— SUPPLIED TEXT —
►

Saturday, September 29, 2012

Captive of Gor chapter 5

And now we're on Alt-Earth. As in Strawchick just wakes up there. Does this transition seem strange to you? Because I'm getting freaking whiplash.

Hey, Strawchick, what's it look like here on Gor?

...In the distance, away from the forest, I could see a yellowish thicket, it, too, of trees, but not green, but bright and yellow...In the distance, near the yellowish thicket, I saw a small, yellowish animal moving, delicately. It was far off and I could not see it well.
...so, like a dehydrated man's urine, then. I gotcha.

The spaceship has crashlanded, and apparently it flung Strawchick several hundred feet, stripped her of her chains, got her out of the stasis tube, and deposited her on the grass without her getting one scratch. Gor's got some pretty good roll bars in their spaceships is all I can say.

 And then we get to the next example of Author Just Does Not Get It:

On Earth I had not feared men. I had despised them. I had held them in contempt. They were so eager to please, so manipulable, so pliant, so meaningless, weak and docile. But these men, those in black tunics, and those who had been instrumental in my capture, I had learned to fear. They were the first men I had learned to fear. They would not be the last.

◄

Saved data entries:

►

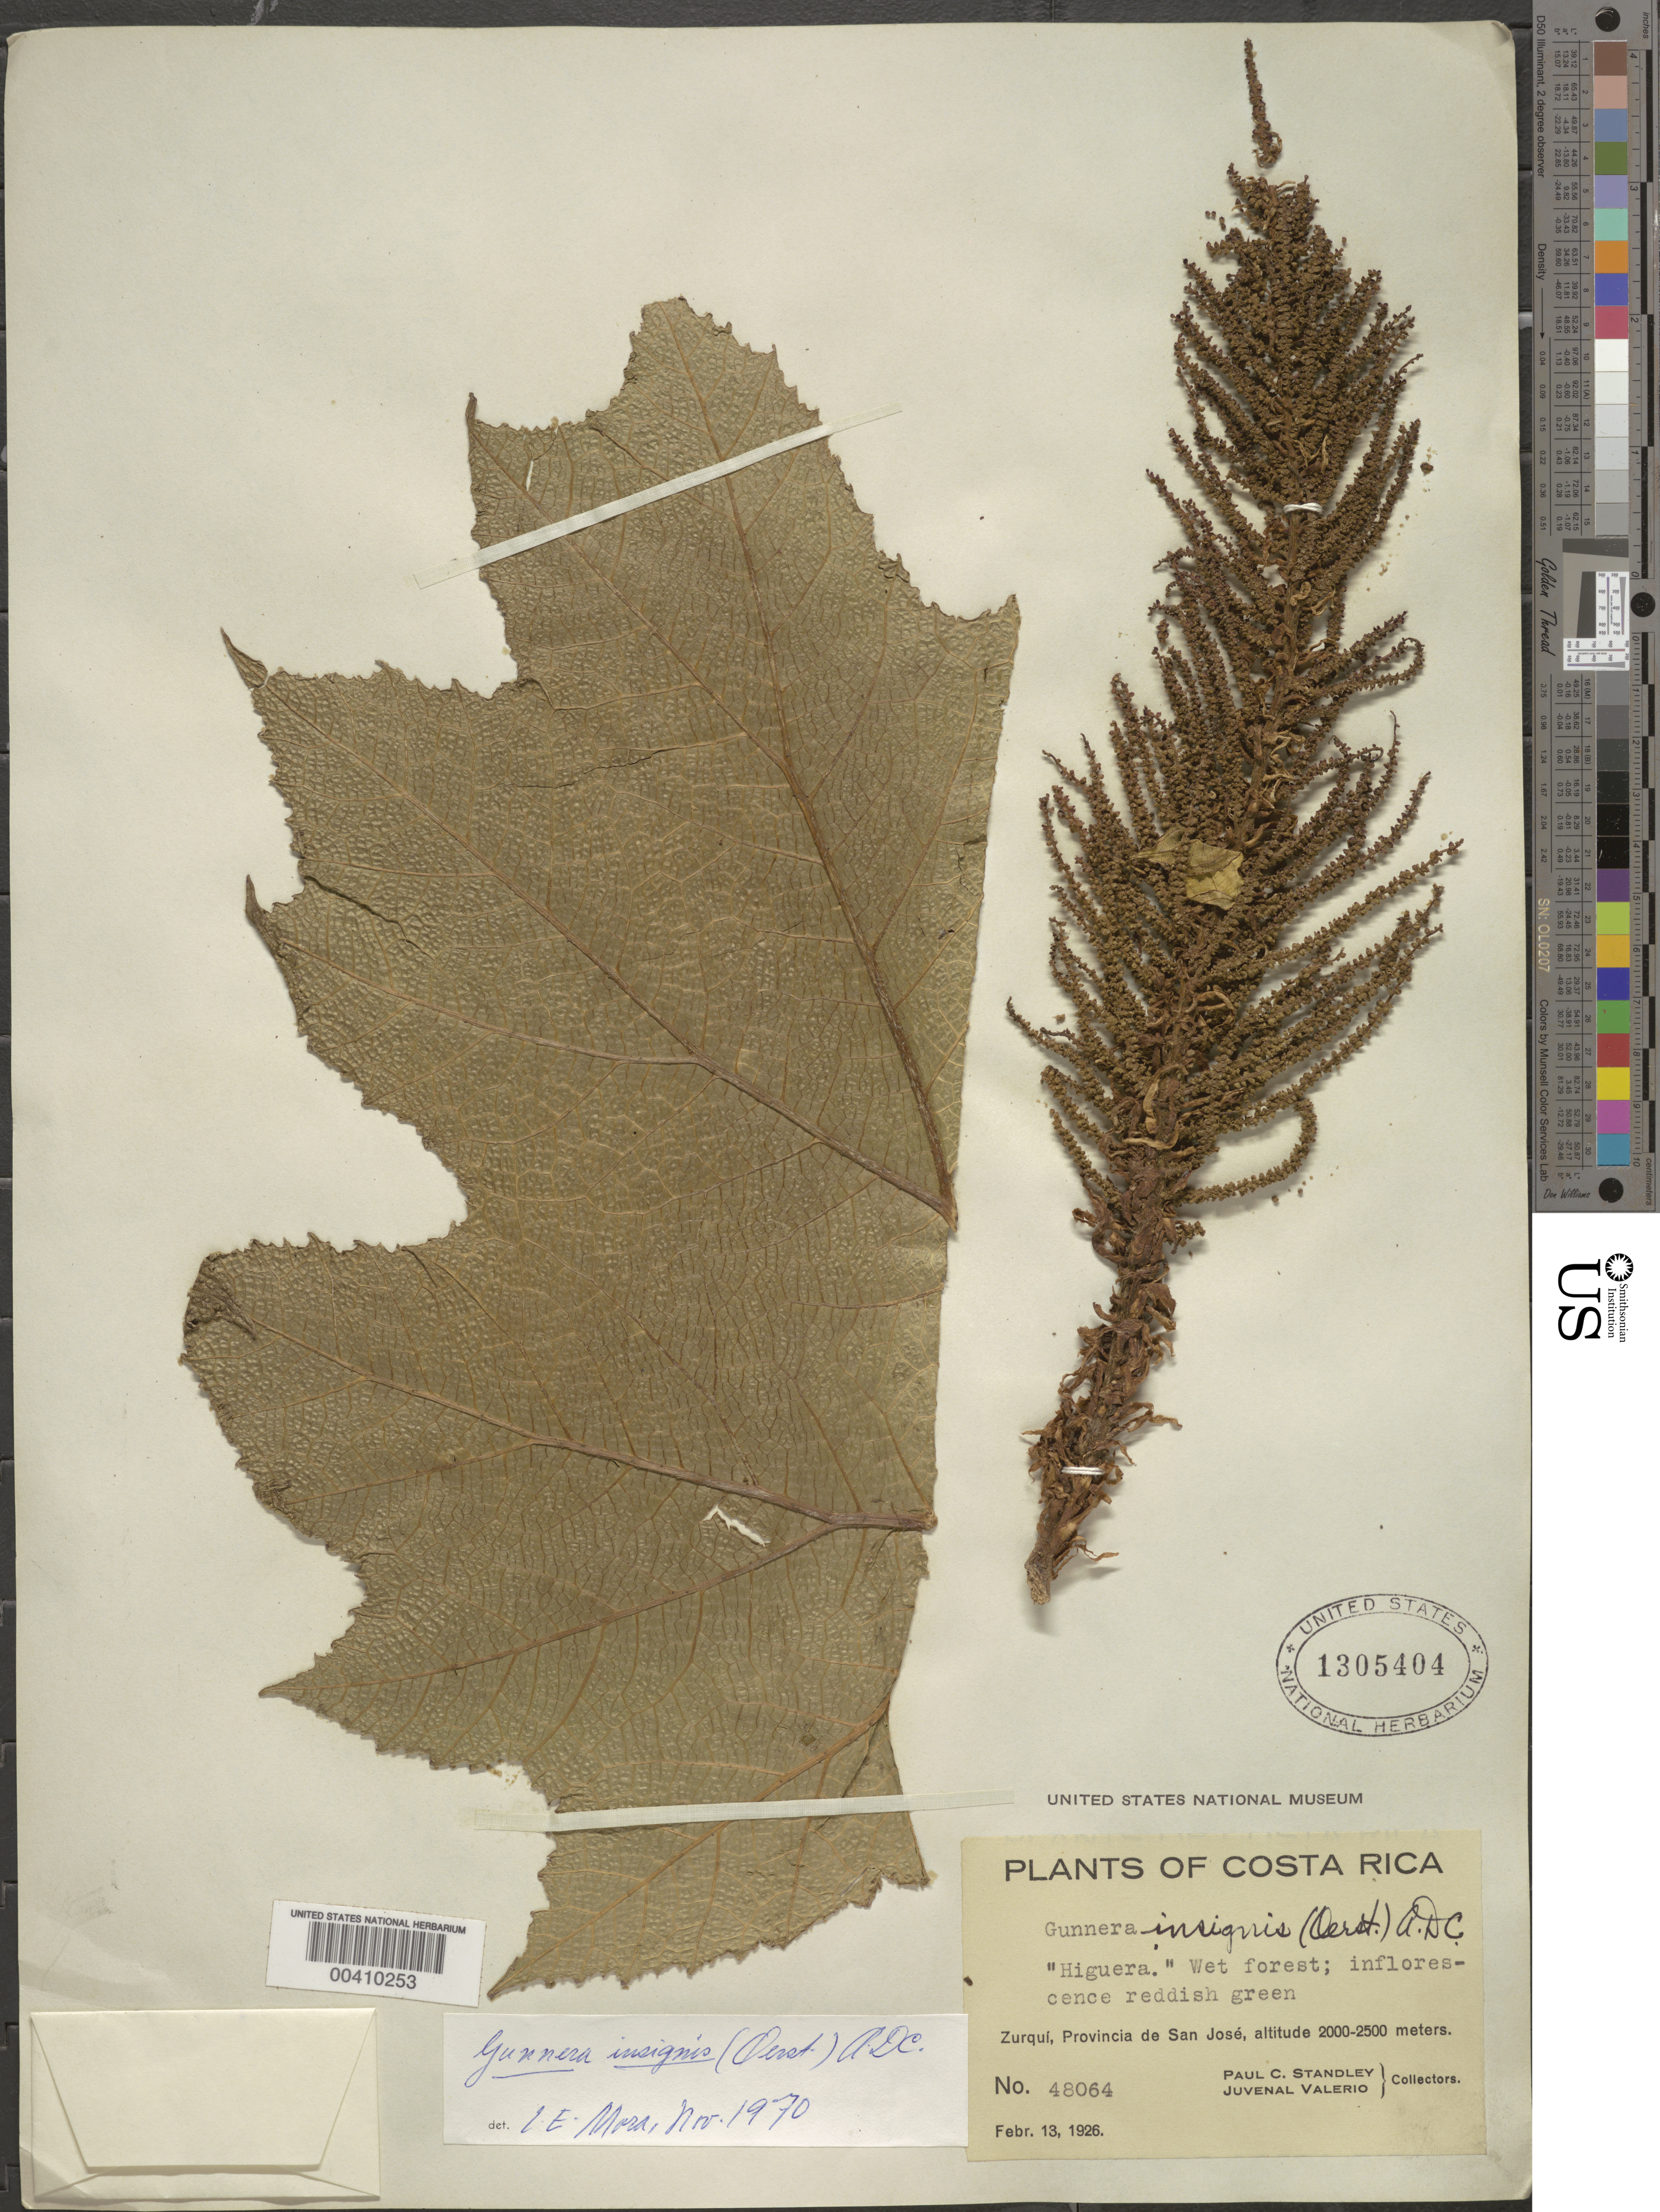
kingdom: Plantae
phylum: Tracheophyta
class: Magnoliopsida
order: Gunnerales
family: Gunneraceae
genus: Gunnera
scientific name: Gunnera insignis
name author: (Oerst.) A. DC.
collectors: P. C. Standley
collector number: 48064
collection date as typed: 13 Feb 1926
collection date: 1926-02-13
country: Costa Rica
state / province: San José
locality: Zurquí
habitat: Wet forest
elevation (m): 2000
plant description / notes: Common name: Higuera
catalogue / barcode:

◄

— DIRECTIVE A —
According to the chapter 5 recap, how far was Strawchick flung when the spaceship crashlanded?
— DIRECTIVE B —
Rewrite the botanical entries from the line containing "collection date as typed: 13 Feb 1926" through the end of the entries, renaming "locality" to "site" and leaving everything else as it is.

— CORRECT ANSWER A —
Several hundred feet.

— CORRECT ANSWER B —
collection date as typed: 13 Feb 1926
collection date: 1926-02-13
country: Costa Rica
state / province: San José
site: Zurquí
habitat: Wet forest
elevation (m): 2000
plant description / notes: Common name: Higuera
catalogue / barcode:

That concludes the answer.